A panoply of reissues cover nearly every aspect of the Japanese avant-garde this week, starting with the legendary 1975 album 'Roots of Electronic Sound' by pioneer MATSUO OHNO who, alongside fellow titan Takehisa Kosugi, created an alien soundworld that would be used as the soundtrack for the famed Japanese cartton 'Astroboy'. Little heard live recordings from a rare collaborative live appearance of LES RALLIZES DENUDES and TAJ MAHAL TRAVELLERS are here on LP, documenting the expansive, ruminative psychedelia that laid the groundwork for modern day groups like Acid Mothers Temple. The Empire of Signs label (Hiroshi Yoshimura, Inoyama Land) continues their deeply-considered investigation of 80s ambient with a stunning set of archive tunes from MASAHIRO SUGAYA, which blend minutely muted synths, piano, and strings. A pair of pitch-perfect LPs that bridge fusion and pop like no other are here, HIROSHI SATO's playful, zoological 'Orient' and NINA ATSUKO's dreamy, latin-influenced 'Play Room'. In a bit darker shade, we have a repress of the lone 1980 album from BGM. 'Back Ground Music' captures another side of the Japanese underground at the opening of a fruitful decade, crafting odd and unnerving post-punk and industrial ambient puzzles of sound.
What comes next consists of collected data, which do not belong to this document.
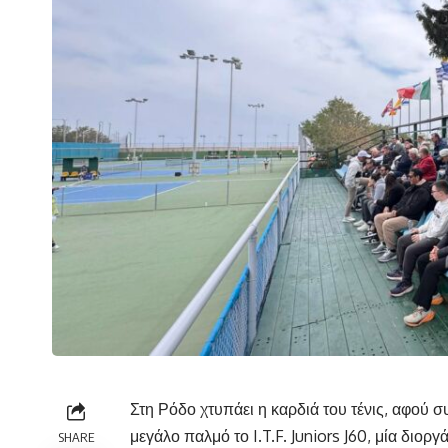
Στη Ρόδο χτυπάει η καρδιά του τένις, αφού συ
μεγάλο παλμό το I.T.F. Juniors J60, μία δι
SHARE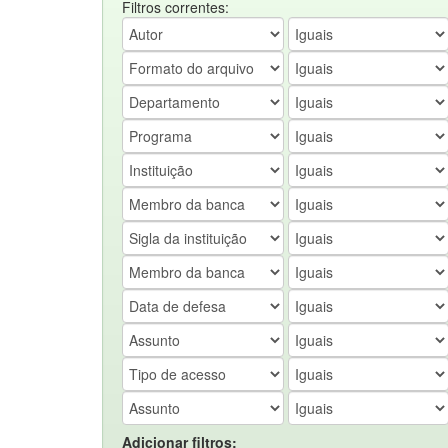
Filtros correntes:
Adicionar filtros: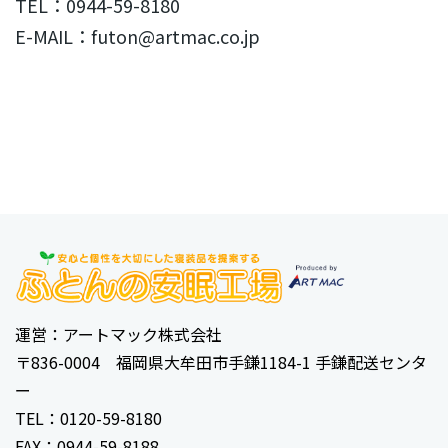
TEL：0944-59-8180
E-MAIL：futon@artmac.co.jp
運営：アートマック株式会社
〒836-0004 福岡県大牟田市手鎌1184-1 手鎌配送センタ
ー
TEL：0120-59-8180
FAX：0944-59-8188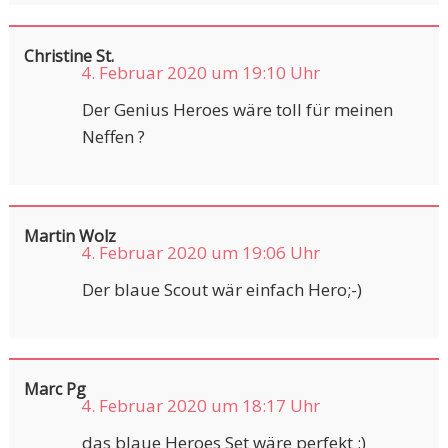
Christine St.
4. Februar 2020 um 19:10 Uhr
Der Genius Heroes wäre toll für meinen
Neffen ?
Martin Wolz
4. Februar 2020 um 19:06 Uhr
Der blaue Scout wär einfach Hero;-)
Marc Pg
4. Februar 2020 um 18:17 Uhr
das blaue Heroes Set wäre perfekt :)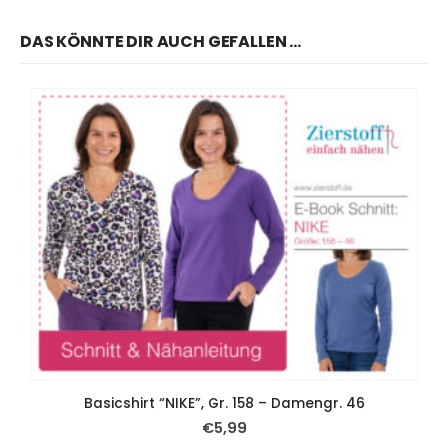
DAS KÖNNTE DIR AUCH GEFALLEN …
Basicshirt “NIKE”, Gr. 158 – Damengr. 46
€
5,99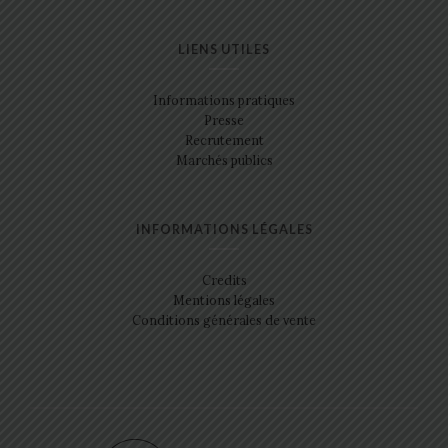
LIENS UTILES
Informations pratiques
Presse
Recrutement
Marchés publics
INFORMATIONS LÉGALES
Credits
Mentions légales
Conditions générales de vente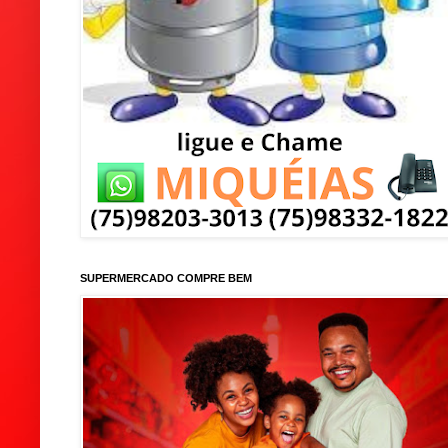
SUPERMERCADO COMPRE BEM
A thrilling new compilation from Soundway called BODY BEAT collects 2 decades worth of b-sides, dubs, and otherwise deep cuts from the wild and tough-to-navigate world of electro-soca. Soul Jazz delivers CONGO REVOLUTION, a well-considered set of afro-latin jazz from 1950s Congo. Few singers out there can claim that one of their songs became their home country's national anthem, but OM KALSOUM can. The "Voice of Egypt"s most popular song 'Enta Omri' is so epic that it fills an entire record, which is now back in print. This 1964 piece and it's dominance of Egypt's influential radio station ushered in the modern era of music from that region. Years and years out of print, we now have a new LP version of the FANIA ALL-STARS legendary 1975 concert at Yankee Stadium, which captures many of the titans of the Nuyorican salsa movement: Celia Cruz, Hector Lavoe, Ray Barretto, Johnny Pacheco, Larry Harlow, Willie Colon are all in the mix, it's no wonder they needed a whole stadium to fit them. A fiery new group called LAKOU MIZIK traces the two-way influence of the jazz scenes of Haiti and New Orleans.
Big dogs of the ambient worlds of now and then are in the building this week. We've got the limited collection of K. LEIMER's earliest tape releases on 2LP, going all the way back to the pioneering musician's late 70s albums 'Translucent / Memory' and 'The Mind And Its Likeness'. Private issue new age hero DON SLEPIAN's 1980 release 'New Dawn' is released on vinyl for the first time ever, containing vista after blissful, pealing vista. One of SARAH DAVACHI's more standout releases, 2016's 'Dominions', gets a much needed reissue on LP, as well.
Some real blazers in the house on the techno and dance front, starting with a beautiful new mini album from French producer VOISKI, who takes a deep plunge into blinding, pneumatic trance on 'At the Speed of Love'. UK producers CALL SUPER and PARRIS are constantly reinventing their sound, and do so again with a new collab EP called 'Can U Feel The Sun On Your Back' with two elliptically leftfield trips. House stalwart Fred P is back under his BLACK JAZZ CONSORTIUM alias with a sprawling album that weds tender deep house with angelic R&B. Chicago rave explorer HIEROGLYPHIC BEING has a new record out called 'Synth Expression/Rhythmic Cubism', and we have a powerful new EP from post-dubstep mangler PINCH on the Berceuse Heroique label. Finally, legendary party DJ and reigning king of the disco edit DANIEL WANG emerges from years of relatively quiet output with 'Don't Go Lose This', a delirious two-part re-imagining of Hugh Masekela's afro-electro classic 'Dont Go Lose It Baby'.